En cuanto al reparto, parece que Eric Bana no se cree demasiado eso de ser padre de una niña asesina despiadada. Saoirse Ronan pone ese rostro mágico que tiene pero debe de haber sido víctima de algún conjuro para evitar que actúe. Cate Blanchett se hace con el papel más jugoso, que es el de la bruja mala, y aún así tiene menos interés que los trajes de Armani que lleva. Y Tom Hollander (el excelente ministro bocazas e inútil de In the loop) es de traca alemana, es decir, eine petarden. Y de lo que no cabe duda es que es sorprendente ver a Olivia Williams metida en todo este despropósito cuando es una de las actrices más magnéticas, solventes e inquietantes de los últimos tiempos.
Así que si quieren ver el cuento de Jaimita Bond y la bruja mala, malísima, malona, por favor, no vayan a ver esta película. Verán mucha más acción con sentido viendo crecer el níspero del tiesto de la terraza. Lo mismo de ahí sale una hormiguita trabajadora y comienza a practicar un combate de kung-fu tomado en plano circular con la salamanquesa que intenta comérsela. Así no saldrán del cine con tan mal café.

martes, 14 de junio de 2011

EL HOMBRE DEL TRAJE GRIS (1956), de Nunnally Johnson

Nunnally Johnson siempre fue mejor guionista que director (ahí están Las uvas de la ira, de John Ford, para demostrarlo) pero, aún así, estamos ante la que puede ser su mejor película detrás de las cámaras. Para ello, trasladó su propio guión con un pulso firme en un drama social sobre la reinserción de un ex soldado en la vida norteamericana en medio de un buen puñado de dilemas éticos que confluyen en su gran deseo de ganar lo suficiente como para sostener a su familia.
Diez años después de que Gregory Peck y Jennifer Jones pusieran patas arriba las hogueras del deseo en Duelo al sol, de King Vidor, volvieron a coincidir en este melodrama con un registro muy alejado a aquéllos que encajan a la perfección en un drama de tintes domésticos que incide en el mundo de los negocios y que, además, se ven soberbiamente secundados por dos extraordinarios actores como Fredric March y Lee J. Cobb (es difícil imaginar un reparto de esa categoría en cualquier película de hoy en día). Con tanto material, Johnson optó por una dirección sobria y discreta que hizo que las interpretaciones de todos ellos sean destacables y moduladas con un buen gusto evidente subrayadas por una banda sonora del gran Bernard Herrmann, muy distanciado de sus compases habituales para Alfred Hitchcock.

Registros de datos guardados

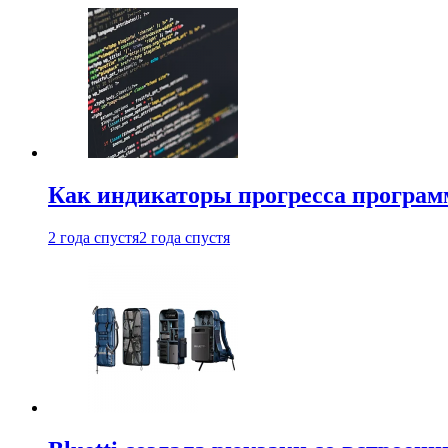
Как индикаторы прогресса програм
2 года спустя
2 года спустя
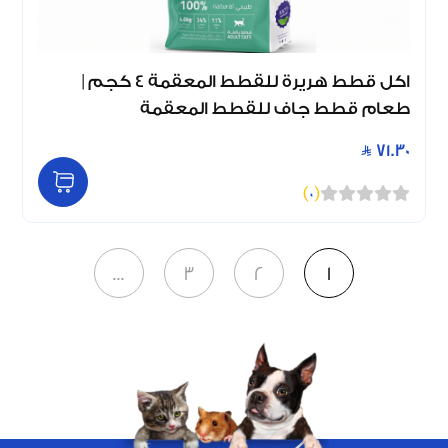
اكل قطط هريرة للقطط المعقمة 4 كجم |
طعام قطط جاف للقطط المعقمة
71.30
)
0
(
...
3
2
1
==
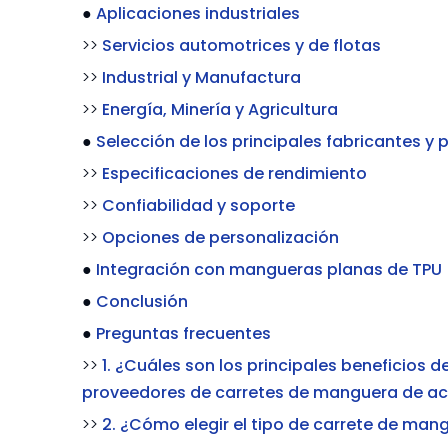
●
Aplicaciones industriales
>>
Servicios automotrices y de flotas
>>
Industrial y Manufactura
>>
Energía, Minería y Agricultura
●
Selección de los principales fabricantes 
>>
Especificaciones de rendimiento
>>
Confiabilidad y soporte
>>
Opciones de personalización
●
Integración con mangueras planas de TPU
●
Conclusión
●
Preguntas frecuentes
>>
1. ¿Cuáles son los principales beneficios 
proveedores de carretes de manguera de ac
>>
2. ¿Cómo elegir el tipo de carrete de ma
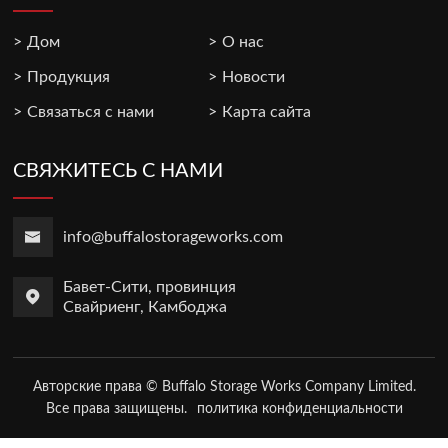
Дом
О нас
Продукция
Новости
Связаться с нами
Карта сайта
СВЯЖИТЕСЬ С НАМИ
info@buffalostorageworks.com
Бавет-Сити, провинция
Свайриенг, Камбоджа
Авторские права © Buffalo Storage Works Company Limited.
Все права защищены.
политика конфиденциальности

Tu tarea ▸
Escribe lo que sigue al último párrafo de la reseña de El hombre del traje gris.

Ejercicio resuelto ▸
En cualquier caso, la película es una de esas fábulas contemporáneas que hace que nos planteemos la intensidad del aliento de la vida cuando intentamos retomar nuestros caminos después de una ruptura traumática de la rutina. La respuesta está empedrada de intrigas en un camino sinuoso y difícil en una meta que se antoja tan lejana como la felicidad. Quizá no sea una de esas películas que se contentan con el mero entretenimiento sino que su esperanza es la de evocar emociones que hagan que nuestra capa exterior se ablande y se humanice para que nos demos cuenta de que vivir no es tarea fácil y que los demás también tienen derecho a perseguir la felicidad, igual que hacemos nosotros. No cabe duda que nuestra rutina diaria, en ocasiones, puede ser tan dura como un campo de batalla en Italia donde casi te dejaste el pellejo. Los héroes están a nuestro alrededor, en el día a día, intentando llevar adelante sus sueños y sus anhelos. Y para llegar a alcanzar las cumbres que uno mismo ha imaginado, no hay lugar para la ambición…porque eso hace que no seas un hombre…y si es así…la moral es tu peor enemigo.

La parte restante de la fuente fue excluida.